Passage provided:
Segment Open
No idea where to get that. I need about 3".

Its assembled like this. The bearings go onto the spindle. I do have material to make that.
1726102597462.png

Then the spindle goes into the piece that I was planning on casting.
1726102629029.png

The other side I have material for too but this next piece will likely be another casting.
1726102717805.png
 
whydontu said:
What material? Steel, stainless, aluminum?
Click to expand...
6061 I think is more than adequate for this robot arm.

I'm really tempted to print the core box and core. I have one other project ready to cast that has T-Slots as sand cores. I use fine silica sand along with flour and molasses water to make the cores. It's baked in a table top oven until it's hard enough to not fall apart. Same technique used for the tailstock hole in the Gingery Lathe project.

The core approach requires the least amount of post machining but the most work to get there. The pipe blank (with the 3 degree taper for ease of pulling it out of the green sand) just requires making more chips.

The big advantage to casting is if I screw up the machining I'm not out any money other than maybe $1 worth of Natural Gas for the foundry and WD-40 for machining lubricant.

I'll be looking for advice on machining this too. The bearing races should just be a friction fit and line up the bearings for the spindle. But there's that should in between.
 
jcdammeyer said:
Well aside from one broken 2.5mm drill bit and one broken 3mm tap and accidentally changing the X=0.000 location the result is passable but really a piece of crap.
Segment Closed
Requirement:
Reproduce the forum thread above word for word, everything from "Click to expand..." down to "making more chips.".

Dataset entries:
Segment Open
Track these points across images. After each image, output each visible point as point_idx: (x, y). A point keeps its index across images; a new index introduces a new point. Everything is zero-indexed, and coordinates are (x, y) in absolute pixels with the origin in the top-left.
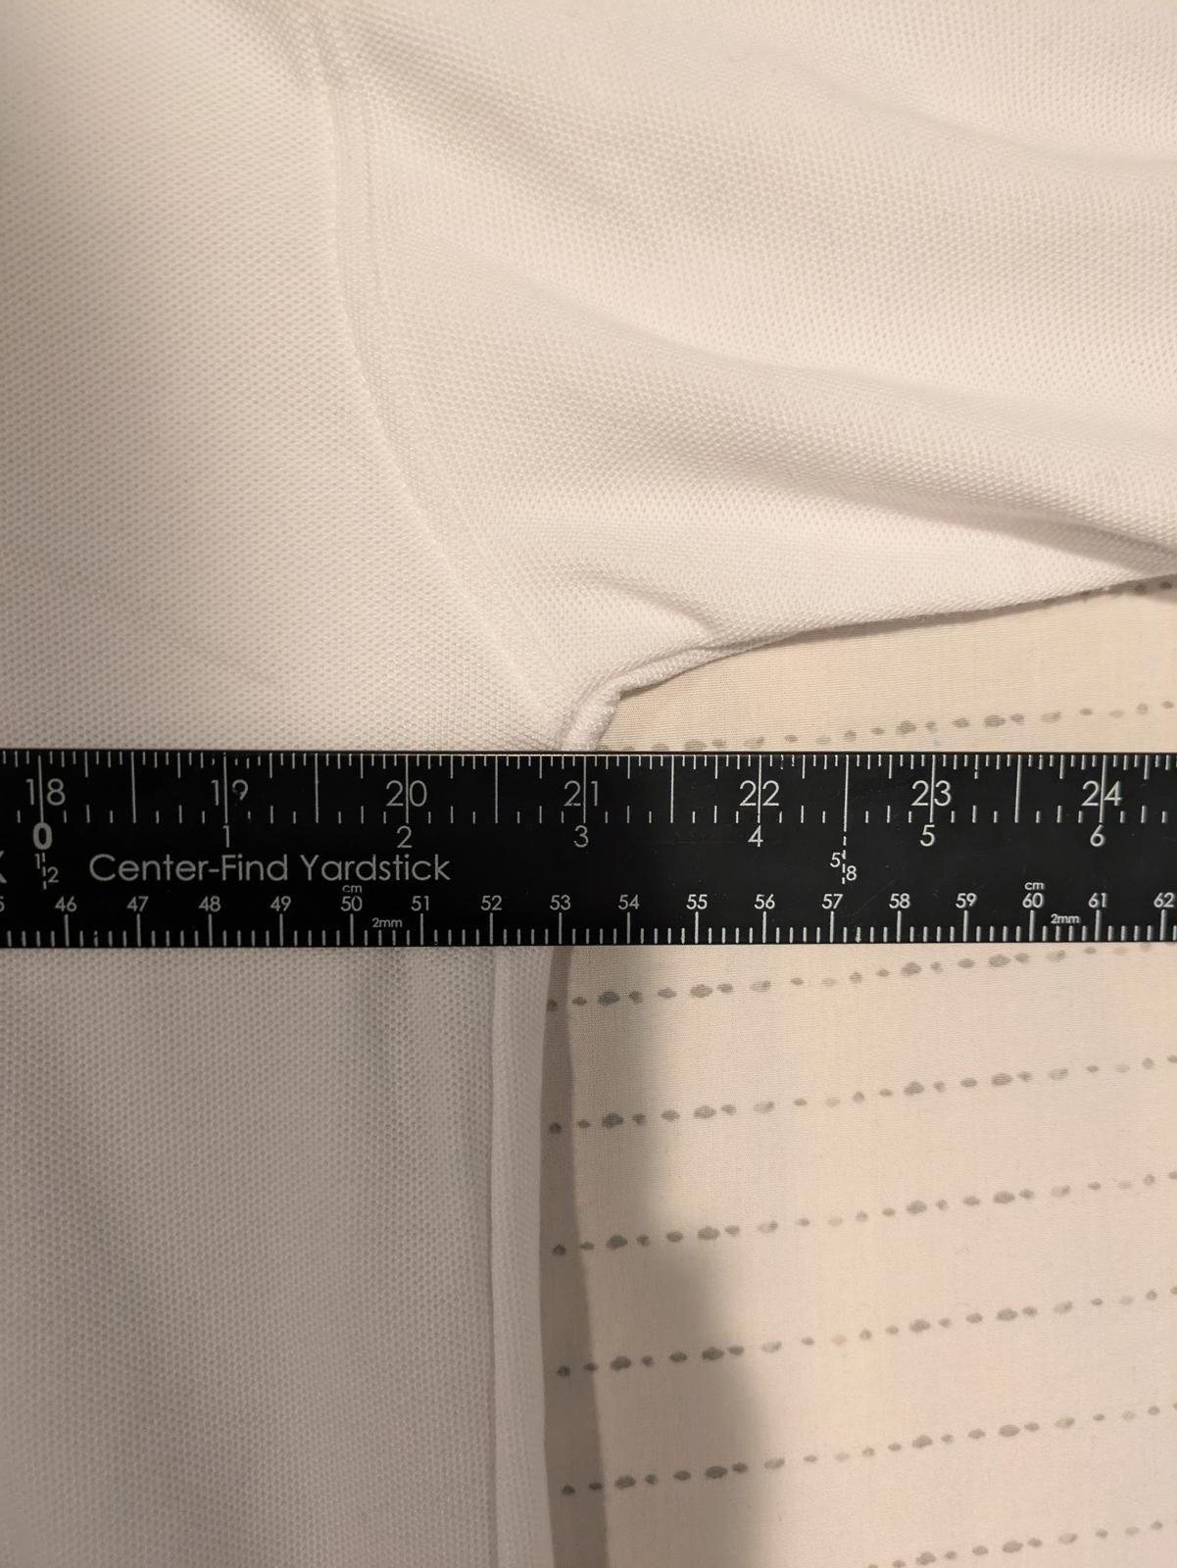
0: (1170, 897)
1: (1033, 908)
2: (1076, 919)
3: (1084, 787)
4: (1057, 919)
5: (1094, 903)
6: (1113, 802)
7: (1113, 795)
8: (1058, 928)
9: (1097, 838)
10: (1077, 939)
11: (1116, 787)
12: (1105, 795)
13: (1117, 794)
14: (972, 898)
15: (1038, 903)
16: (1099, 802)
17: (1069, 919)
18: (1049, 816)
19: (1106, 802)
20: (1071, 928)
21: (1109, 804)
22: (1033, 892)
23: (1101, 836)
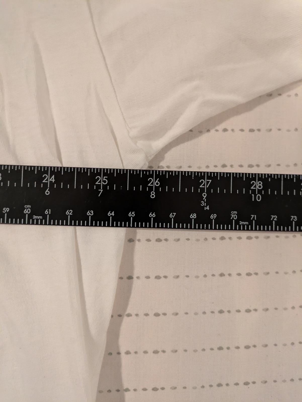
0: (71, 211)
1: (27, 213)
2: (41, 217)
3: (43, 176)
4: (35, 217)
5: (47, 212)
6: (52, 181)
7: (52, 179)
8: (35, 220)
9: (47, 193)
10: (41, 224)
11: (53, 177)
12: (50, 179)
13: (53, 179)
14: (8, 209)
15: (29, 212)
16: (48, 181)
17: (39, 217)
18: (32, 185)
19: (50, 181)
20: (39, 220)
21: (51, 182)
22: (27, 208)
23: (48, 191)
Segment Closed
Task result:
Click to expand...
6061 I think is more than adequate for this robot arm.

I'm really tempted to print the core box and core. I have one other project ready to cast that has T-Slots as sand cores. I use fine silica sand along with flour and molasses water to make the cores. It's baked in a table top oven until it's hard enough to not fall apart. Same technique used for the tailstock hole in the Gingery Lathe project.

The core approach requires the least amount of post machining but the most work to get there. The pipe blank (with the 3 degree taper for ease of pulling it out of the green sand) just requires making more chips.